De eigenaar daarvan had veel detectives en westerns. Die las hij altijd zelf eerst snel uit en dan zei hij steevast: ‘Waardeloos boek, moet je niet lezen'.

Bij ons thuis was er een woordcultuur. We hadden de ‘Spiegel-serie’ in de kast en er was natuurlijk de Bijbel. Uit de Bijbel werd ook voorgelezen. Ik heb ook altijd veel boeken gelezen die eigenlijk niet voor mij geschikt waren. Mijn vader vond eigenlijk dat er teveel geweld en liefde in voorkwamen. Maar daar heb ik me nooit iets van aangetrokken.'

Uw paleis

'Evenmin van die goedbedoelde indeling in leeftijdscategorieën, geschikt voor kinderen van 6 – 8 jaar en zo. Veel romanschrijvers hebben precies hetzelfde ervaren. Het gaat om iets waar je net niet bij kan, dat ook iets geheimzinnigs heeft, dat je prikkelt en dat houdt je aan de gang. Je moet nooit te ver op je hurken gaan zitten voor kinderen.

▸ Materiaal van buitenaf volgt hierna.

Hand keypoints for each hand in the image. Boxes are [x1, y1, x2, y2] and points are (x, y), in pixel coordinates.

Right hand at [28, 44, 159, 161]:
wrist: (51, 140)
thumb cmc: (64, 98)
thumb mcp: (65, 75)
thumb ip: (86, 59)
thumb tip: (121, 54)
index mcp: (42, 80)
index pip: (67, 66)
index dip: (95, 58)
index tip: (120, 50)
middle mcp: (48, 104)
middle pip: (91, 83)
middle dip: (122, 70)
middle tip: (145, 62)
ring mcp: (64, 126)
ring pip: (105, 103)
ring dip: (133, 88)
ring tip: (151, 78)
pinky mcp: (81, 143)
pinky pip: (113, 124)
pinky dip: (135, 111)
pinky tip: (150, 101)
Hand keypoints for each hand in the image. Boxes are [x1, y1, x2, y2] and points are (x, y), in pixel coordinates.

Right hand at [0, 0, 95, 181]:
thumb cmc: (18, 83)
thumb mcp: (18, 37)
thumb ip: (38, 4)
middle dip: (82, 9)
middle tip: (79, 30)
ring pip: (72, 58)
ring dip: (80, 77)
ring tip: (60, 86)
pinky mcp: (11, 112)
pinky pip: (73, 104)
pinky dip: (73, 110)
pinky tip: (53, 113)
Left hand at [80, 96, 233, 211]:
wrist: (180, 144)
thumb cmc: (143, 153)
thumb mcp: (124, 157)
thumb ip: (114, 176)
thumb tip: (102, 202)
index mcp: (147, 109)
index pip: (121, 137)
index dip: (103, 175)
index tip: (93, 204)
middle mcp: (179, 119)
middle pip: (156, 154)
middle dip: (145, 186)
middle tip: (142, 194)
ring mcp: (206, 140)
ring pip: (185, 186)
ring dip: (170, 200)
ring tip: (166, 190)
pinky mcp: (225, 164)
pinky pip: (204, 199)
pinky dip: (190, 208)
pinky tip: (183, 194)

Het geheim en geheimzinnigheid is fascinerend voor kinderen. Dat begint voor mij al met de Bijbel. Je herkent het ook uit de verhalen van Maarten ’t Hart. Neem nou die rare misverstanden. Bij de passage ‘Ik zal mij buigen naar Uw eis in Uw paleis’ zag Maarten altijd een mannetje voor zich op het ijs schaatsen.  Ik had het zelf met ‘De Heer zal u steeds gadeslaan’. Ik vertrouwde dat niet want ik zag de Heer een hoop gaten slaan.'  

Jonkheer Krèk van Kwakkelstein

'In de hongerwinter zat ik in Drenthe bij een boer; die had in zijn kast de wereldgeschiedenis in twintig delen. En die las ik. Hij had ook een boek over een Spartaans jongetje. Dat Spartaans jongetje had een vos gestolen en hield die onderzijn jas verborgen. Die vos begon ontzettend te bijten. Maar het jongetje zei niks want hij was een Spartaans jongetje. Het jongetje ging eraan dood, maar in Sparta bleef hij een held.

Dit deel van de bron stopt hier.